If going to your abuser and offering them love and kindness they probably need to heal helps you release your own pain and suffering, that is an extraordinary gift and go for it. If you choose to cut off your abuser, mourn the loss of who they are to you, and learn to move forward and find new joys? That is an extraordinary gift that you’re giving to yourself. One is not better or bigger than the other. And if that’s hard to digest…what has more meaning? A crude handmade gift because the person has very limited finances or the gift that was bought with love and consideration? Or maybe, just maybe, they’re both equal of meaning because each is doing what they can with what they have.

In our lives, we have and will continue to have so many experiences in which we will be hurt or will hurt others. Some of them, we will be able to apologize and/or forgive. Some of them, we won’t be given the opportunity no matter how desperately we wish for it. Some of them, we will be unable to out of conscious choice. The important thing, as far as I’m concerned, is that we move forward with awareness and compassion. Whether this compassion needs to be directed to only the victim or the aggressor, or to be shared with both…I’m not about to tell anyone what they need to do or feel. Life is too complex for the answer to be simple as our society would have us believe.

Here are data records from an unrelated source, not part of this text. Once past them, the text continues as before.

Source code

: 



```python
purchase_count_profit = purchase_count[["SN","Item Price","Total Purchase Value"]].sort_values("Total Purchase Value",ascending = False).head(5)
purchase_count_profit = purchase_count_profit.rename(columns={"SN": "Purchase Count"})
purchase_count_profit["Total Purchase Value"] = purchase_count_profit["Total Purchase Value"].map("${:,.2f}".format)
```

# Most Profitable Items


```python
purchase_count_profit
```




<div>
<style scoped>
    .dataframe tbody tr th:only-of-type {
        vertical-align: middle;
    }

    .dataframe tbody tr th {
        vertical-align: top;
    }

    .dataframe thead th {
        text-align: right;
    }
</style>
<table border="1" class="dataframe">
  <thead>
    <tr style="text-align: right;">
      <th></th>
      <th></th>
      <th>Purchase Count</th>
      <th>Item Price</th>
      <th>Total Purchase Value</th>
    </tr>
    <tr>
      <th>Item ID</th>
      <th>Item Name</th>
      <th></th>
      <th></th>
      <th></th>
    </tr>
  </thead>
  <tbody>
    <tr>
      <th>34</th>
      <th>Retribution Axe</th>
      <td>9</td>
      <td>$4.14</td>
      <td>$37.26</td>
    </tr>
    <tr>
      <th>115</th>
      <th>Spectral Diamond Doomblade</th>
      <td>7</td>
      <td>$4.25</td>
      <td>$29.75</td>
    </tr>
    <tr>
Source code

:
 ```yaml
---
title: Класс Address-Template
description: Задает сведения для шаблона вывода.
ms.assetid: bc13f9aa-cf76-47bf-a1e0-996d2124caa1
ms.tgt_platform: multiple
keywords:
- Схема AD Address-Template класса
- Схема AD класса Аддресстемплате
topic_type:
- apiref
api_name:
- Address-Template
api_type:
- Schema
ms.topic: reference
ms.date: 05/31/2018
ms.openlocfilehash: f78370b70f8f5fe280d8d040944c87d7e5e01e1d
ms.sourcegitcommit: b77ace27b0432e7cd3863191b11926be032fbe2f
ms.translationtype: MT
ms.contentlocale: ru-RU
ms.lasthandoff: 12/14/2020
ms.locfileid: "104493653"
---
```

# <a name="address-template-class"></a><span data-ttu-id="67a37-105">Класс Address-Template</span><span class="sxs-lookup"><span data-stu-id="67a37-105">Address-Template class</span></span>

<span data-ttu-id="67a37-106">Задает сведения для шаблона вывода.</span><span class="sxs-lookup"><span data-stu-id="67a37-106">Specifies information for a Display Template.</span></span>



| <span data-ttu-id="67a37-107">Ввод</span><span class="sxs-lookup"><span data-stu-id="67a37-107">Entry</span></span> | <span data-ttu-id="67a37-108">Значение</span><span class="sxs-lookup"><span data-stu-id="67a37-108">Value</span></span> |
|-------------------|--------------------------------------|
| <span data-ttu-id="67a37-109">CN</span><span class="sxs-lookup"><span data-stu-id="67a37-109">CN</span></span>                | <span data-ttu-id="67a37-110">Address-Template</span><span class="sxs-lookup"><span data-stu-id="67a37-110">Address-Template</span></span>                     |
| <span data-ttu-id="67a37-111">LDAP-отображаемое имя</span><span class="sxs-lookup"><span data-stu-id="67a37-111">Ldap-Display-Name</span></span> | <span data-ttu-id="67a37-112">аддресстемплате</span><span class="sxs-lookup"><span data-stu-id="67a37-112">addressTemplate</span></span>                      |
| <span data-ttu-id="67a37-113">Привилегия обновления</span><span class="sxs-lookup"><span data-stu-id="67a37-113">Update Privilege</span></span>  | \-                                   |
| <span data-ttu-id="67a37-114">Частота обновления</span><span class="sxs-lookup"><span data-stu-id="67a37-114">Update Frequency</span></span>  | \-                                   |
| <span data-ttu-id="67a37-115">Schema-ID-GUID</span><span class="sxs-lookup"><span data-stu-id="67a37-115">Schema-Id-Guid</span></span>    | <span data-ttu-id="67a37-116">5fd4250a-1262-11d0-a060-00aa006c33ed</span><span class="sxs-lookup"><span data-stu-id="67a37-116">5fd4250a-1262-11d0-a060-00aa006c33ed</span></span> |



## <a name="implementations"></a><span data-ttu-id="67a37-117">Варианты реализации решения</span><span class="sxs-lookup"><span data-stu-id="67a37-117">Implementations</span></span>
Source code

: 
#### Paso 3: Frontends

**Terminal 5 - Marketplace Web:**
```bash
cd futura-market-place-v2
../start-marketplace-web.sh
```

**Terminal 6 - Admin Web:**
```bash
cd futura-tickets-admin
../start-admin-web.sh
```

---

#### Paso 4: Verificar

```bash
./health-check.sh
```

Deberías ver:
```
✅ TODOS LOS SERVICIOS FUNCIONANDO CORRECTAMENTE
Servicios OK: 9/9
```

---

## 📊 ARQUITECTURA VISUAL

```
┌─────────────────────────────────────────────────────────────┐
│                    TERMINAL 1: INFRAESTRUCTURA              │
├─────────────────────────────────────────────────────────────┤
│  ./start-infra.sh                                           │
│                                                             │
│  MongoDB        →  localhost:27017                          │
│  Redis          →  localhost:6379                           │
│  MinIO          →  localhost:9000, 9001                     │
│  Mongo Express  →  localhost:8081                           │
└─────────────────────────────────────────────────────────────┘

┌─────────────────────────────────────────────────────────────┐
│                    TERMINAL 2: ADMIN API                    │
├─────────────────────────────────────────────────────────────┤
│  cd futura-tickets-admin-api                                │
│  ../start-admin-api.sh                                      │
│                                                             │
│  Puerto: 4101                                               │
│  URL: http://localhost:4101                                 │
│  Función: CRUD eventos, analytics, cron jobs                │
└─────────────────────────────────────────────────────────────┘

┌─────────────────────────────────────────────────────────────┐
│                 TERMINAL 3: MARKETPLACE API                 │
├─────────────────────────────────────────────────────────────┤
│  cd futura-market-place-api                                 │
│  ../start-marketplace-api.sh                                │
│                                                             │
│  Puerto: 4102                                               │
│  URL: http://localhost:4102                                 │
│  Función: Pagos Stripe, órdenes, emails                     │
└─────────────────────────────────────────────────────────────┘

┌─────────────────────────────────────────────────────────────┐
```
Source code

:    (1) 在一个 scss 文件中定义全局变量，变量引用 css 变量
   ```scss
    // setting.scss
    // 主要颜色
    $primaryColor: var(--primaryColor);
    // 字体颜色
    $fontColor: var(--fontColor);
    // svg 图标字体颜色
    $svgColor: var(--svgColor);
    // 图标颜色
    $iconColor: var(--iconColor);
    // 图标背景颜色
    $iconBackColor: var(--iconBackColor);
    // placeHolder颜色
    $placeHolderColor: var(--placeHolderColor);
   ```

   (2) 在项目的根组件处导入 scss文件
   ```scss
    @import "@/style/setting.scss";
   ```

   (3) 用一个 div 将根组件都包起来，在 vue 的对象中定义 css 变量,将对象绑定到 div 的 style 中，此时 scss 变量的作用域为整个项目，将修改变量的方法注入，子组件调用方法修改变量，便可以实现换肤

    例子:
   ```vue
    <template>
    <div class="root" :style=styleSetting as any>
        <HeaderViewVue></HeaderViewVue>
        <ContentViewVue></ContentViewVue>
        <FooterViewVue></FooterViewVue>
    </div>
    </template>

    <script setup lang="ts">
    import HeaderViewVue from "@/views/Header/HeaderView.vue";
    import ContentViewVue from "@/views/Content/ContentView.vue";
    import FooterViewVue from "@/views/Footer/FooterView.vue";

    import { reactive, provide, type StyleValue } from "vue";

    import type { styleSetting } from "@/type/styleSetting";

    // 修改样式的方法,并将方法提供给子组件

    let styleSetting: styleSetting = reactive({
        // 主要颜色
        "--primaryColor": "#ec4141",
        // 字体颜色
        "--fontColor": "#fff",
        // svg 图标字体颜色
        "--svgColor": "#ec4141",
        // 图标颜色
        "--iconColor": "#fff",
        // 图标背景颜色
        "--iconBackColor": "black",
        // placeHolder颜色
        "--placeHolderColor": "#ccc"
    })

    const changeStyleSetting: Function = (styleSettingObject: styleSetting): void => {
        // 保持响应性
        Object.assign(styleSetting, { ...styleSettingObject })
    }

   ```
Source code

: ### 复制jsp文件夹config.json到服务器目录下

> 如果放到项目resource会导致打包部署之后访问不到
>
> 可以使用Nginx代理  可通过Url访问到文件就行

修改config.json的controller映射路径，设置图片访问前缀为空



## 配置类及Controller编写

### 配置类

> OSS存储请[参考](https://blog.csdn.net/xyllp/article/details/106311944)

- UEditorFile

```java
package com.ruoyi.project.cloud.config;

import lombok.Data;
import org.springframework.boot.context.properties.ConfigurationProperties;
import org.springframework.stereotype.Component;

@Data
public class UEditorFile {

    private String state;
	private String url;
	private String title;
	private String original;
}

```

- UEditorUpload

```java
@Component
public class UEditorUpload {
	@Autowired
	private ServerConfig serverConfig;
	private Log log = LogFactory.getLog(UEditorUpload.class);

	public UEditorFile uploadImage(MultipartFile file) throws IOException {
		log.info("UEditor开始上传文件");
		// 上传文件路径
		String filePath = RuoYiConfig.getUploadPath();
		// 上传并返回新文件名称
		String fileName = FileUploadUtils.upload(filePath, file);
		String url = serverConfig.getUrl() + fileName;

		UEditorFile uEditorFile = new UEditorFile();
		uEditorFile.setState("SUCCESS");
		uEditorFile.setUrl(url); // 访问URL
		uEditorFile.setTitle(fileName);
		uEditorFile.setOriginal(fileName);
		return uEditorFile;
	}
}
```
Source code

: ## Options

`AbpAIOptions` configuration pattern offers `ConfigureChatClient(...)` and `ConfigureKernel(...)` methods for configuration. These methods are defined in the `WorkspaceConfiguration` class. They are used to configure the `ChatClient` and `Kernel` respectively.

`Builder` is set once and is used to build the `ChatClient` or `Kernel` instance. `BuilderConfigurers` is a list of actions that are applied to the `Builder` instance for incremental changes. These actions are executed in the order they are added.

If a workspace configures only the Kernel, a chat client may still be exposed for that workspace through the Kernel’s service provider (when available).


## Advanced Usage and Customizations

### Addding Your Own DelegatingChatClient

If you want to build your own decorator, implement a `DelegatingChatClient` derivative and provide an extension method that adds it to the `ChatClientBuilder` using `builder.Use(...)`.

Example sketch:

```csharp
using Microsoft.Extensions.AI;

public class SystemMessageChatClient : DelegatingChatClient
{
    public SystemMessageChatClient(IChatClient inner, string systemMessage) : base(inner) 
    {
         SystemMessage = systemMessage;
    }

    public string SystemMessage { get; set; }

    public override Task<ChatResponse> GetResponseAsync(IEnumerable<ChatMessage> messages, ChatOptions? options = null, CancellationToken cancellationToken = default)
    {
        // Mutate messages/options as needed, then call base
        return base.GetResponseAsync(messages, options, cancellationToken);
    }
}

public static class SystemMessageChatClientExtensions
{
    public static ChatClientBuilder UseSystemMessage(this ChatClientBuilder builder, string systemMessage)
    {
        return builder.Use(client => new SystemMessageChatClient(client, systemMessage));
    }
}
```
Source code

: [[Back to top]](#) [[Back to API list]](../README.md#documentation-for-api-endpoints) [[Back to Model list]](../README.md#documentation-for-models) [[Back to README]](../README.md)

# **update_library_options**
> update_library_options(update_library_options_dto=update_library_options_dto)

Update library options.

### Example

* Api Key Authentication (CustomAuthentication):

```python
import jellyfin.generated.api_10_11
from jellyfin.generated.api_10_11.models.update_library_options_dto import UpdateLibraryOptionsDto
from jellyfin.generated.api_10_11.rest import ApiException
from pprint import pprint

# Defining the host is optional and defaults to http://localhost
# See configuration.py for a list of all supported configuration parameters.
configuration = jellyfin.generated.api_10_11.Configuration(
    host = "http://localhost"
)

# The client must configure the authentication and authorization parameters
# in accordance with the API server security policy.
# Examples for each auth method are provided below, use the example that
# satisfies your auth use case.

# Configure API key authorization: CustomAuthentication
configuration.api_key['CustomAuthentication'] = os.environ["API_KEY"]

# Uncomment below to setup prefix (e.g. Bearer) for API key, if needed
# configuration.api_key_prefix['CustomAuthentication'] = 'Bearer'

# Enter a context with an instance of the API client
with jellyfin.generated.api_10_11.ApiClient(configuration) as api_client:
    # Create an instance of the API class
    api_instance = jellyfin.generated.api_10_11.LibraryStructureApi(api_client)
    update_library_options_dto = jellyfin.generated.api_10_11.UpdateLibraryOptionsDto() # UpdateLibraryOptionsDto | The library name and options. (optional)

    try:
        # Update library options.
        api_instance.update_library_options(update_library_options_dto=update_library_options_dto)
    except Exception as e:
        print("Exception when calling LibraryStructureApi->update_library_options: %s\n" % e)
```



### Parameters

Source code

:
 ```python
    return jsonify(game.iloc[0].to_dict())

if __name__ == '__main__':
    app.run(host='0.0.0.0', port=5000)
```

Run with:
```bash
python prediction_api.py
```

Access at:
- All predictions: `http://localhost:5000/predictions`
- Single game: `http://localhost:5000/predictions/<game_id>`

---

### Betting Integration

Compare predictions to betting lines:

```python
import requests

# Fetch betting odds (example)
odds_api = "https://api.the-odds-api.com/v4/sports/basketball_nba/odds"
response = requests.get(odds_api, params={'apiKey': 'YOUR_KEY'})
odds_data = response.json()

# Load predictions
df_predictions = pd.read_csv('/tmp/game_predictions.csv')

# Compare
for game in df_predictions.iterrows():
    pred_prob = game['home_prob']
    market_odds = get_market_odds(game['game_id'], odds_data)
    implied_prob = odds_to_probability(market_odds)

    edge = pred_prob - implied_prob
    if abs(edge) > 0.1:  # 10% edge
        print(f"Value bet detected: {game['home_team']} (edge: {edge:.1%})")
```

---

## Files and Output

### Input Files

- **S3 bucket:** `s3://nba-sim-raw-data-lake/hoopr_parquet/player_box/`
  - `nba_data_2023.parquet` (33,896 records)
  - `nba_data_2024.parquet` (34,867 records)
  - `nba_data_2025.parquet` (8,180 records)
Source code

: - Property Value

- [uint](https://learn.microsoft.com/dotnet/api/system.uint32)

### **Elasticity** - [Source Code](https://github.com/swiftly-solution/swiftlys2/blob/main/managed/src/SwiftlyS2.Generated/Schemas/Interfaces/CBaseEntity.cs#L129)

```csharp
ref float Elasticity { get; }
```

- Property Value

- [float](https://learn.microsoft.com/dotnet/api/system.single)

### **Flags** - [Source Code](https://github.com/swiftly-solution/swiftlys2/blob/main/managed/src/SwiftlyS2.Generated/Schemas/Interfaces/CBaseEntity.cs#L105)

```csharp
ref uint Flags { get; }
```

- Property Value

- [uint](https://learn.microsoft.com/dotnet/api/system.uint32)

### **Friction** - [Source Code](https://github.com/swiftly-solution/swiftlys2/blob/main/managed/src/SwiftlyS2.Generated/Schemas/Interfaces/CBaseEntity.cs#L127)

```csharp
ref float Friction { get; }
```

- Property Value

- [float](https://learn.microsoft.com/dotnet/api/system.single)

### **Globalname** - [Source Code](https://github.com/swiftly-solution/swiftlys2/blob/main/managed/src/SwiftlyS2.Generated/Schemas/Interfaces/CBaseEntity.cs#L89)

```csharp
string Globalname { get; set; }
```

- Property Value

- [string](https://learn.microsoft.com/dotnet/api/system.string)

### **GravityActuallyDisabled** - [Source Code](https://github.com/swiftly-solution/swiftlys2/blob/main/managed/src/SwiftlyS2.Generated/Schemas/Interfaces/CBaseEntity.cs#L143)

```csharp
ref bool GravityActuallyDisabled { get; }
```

I do believe that it has enriched my life to be able to see those that have visited trauma upon me, as people. Not as people doing their best, or victims of circumstance, or as monster…simply as people. I am comfortable in the fact that is where my compassion for those people ends. I’m also okay with the fact that some see my take on things as encouraging negativity or some such thing. That’s their cross to bare, not mine. I’m content to focus my energy on healing my own trauma so it releases any emotions that aren’t my responsibility to carry. I’m good with sometimes the challenges I face in my life don’t leave me with enough energy to spend on caring for others that have proven to not have my best interests at heart.

If all of that wasn’t enough? Being angry on a constant basis is exhausting. To be angry over what some broken person did all the time? I don’t know about any of you…I don’t have time for that. I have my health to worry about, walks to take, wildlife to meet, and plenty of art to make. I have friends, blood family, and chosen family that deserve much more of my time and attention. More importantly? I deserve that positive interaction.

So whether you call all of that forgiveness, or you have a different vocabulary for it, I hope how you move forward only goes to bring you profound peace for you, and you first and foremost. And in case you need to hear it…You’re allowed to cut off those that have hurt you no matter how they’ve changed or how many times they apologize. Even if you’re married, or they’re your parents, or they’re your best friend. You’re allowed to not feel love for them anymore, just as others are allowed to forgive completely. It’s okay if others haven’t forgiven you, they aren’t required to, so do the important work that it will take to forgive yourself. Do what you can to be the best version of yourself, and screw the idea that your version of forgiveness has to look the same to everyone else to be valid.